Uma semana depois, Correia continua lotado no gabinete. Procurado novamente, Gomes disse, por meio da assessoria, que o auxiliar atende prefeitos, mas não faz intermediação para a liberação de verbas e, por isso, não haveria impedimento para a manutenção dele no cargo.
Prefeito aliado
Roteiro semelhante ocorreu na Paraíba. Em São José de Caiana, que tem 6,3 mil habitantes e fica a 437 quilômetros de João Pessoa. Em 5 de setembro de 2023, a prefeitura contratou por dispensa de licitação a Empresa Paraibana de Convênios. Menos de um mês depois, em 2 de outubro, recebeu emenda de R$ 200 mil do deputado Wellington Roberto (PL-PB). O deputado é aliado do prefeito da cidade, Manoel Moleque (PL), e empregou no gabinete, de janeiro de 2021 a junho de 2023, Rebecca Klostermann Cavalcanti Vieira, sócia da consultoria.
Ao GLOBO, o prefeito Manoel Moleque disse que “não sabia”, no momento da contratação, que a empresa tinha como sócia uma assessora de Wellington Roberto.
— A gente consegue as emendas com os parlamentares e a consultoria apenas cadastra lá no sistema. Não é a consultoria que arruma (a emenda), quem arruma é o prefeito — diz. — Todas as prefeituras aqui na Paraíba têm alguma consultoria. Tem umas cinco ou seis empresas que trabalham fazendo consultoria para prefeituras.

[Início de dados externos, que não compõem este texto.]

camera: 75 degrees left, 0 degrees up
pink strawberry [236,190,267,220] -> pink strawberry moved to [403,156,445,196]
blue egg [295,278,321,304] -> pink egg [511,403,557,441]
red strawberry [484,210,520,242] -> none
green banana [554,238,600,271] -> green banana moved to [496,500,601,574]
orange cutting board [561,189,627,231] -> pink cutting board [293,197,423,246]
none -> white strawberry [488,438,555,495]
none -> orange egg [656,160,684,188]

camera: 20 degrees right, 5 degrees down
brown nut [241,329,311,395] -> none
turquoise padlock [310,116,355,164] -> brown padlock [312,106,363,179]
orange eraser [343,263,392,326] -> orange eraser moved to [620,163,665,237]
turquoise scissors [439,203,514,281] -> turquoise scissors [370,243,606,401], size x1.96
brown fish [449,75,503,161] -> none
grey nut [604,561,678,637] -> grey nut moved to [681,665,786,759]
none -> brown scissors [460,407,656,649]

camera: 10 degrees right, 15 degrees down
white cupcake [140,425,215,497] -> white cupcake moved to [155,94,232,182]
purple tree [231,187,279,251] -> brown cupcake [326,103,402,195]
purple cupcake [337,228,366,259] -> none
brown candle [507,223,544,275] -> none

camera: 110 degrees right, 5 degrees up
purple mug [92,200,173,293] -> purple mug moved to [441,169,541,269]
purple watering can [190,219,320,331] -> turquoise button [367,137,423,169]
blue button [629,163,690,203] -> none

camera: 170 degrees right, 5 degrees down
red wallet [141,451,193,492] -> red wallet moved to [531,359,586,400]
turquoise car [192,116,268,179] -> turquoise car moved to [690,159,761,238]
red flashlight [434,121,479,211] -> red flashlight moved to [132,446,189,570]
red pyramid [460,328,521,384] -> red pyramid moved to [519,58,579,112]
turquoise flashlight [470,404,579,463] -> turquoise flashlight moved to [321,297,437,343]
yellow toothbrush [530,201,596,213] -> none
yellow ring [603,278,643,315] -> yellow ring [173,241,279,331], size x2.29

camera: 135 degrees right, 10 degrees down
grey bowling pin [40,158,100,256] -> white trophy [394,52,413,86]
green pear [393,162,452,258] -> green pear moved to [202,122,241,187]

Já a prefeitura de Livramento (PB), com 6,7 mil habitantes e a 255 quilômetros da capital, contratou a empresa por R$ 20 mil, em 14 de maio de 2024, sem licitação, para a prestação de consultoria na “elaboração de planos de trabalhos e projetos” e “acompanhamento da tramitação de contratos de repasse e convênios federais”. Pouco mais de um mês depois, em 26 de junho, o município recebeu uma emenda Pix de R$ 500 mil de Wellington Roberto.
Procurados, o prefeito de Livramento e a ex-assessora não se manifestaram. A empresa afirmou que não gerencia o envio de emendas e atua com “idoneidade e ética profissional”. Já o deputado do PL diz que, quando foi contratada, Rebecca não constava como administradora da empresa. Segundo ele, não há irregularidades.
— O prefeito não consegue emendas pela empresa. Consegue diretamente comigo. Conheço vários prefeitos que estão com outros escritórios na Paraíba — alega.
As Casas legislativas dizem que a prática é vedada pelo Congresso. Segundo a Câmara, servidores dos gabinetes são proibidos de gerenciar ou administrar empresas enquanto estão no exercício da função. “Além disso, os servidores não devem desempenhar atividades privadas que ensejem conflito de interesse com seu cargo público. A infringência a essas vedações deve ser aferida por meio de processo administrativo”, disse, em nota.
Já o Senado informou que os serviços prestados por assessores podem configurar infração caso eles se valham do cargo público para obter vantagem. “Entretanto, o enquadramento de qualquer situação nesses dispositivos somente ocorreria após a análise de casos concretos”, afirmou, em nota.
Ontem, O GLOBO revelou a atuação de empresas como a Zanotelli e Borges Ltda, que fechou contratos com dez municípios gaúchos desde 2019, com um faturamento de R$ 1 milhão. O casal sócio da consultoria é lotado no gabinete do senador Luis Carlos Heinze (PP-RS), e a firma fechou contratos com municípios que posteriormente foram beneficiados com emendas do parlamentar. Aliado de Heinze, o prefeito de Lagoa Bonita do Sul (RS) disse que a contratação foi necessária para “conseguir recursos e dar andamento aos projetos”. A empresa nega irregularidades, e o senador afirmou que pediria aos assessores que “parassem com esse assunto”.
No caso do gabinete do deputado Covatti Filho (PP-RS), uma ex-assessora é sócia, ao lado de dois tios do parlamentar, de uma consultoria que assinou acordos com prefeituras enquanto ela ainda estava lotada na Câmara. Prefeito de Muliterno (RS) quando o contrato foi celebrado, Adair Barilli diz que foi atrás dos serviços porque a consultoria prometeu “conhecimento em Brasília e contato com deputados e senadores”. O resultado foi receber emendas de Covatti Filho, que nega conflito de interesses.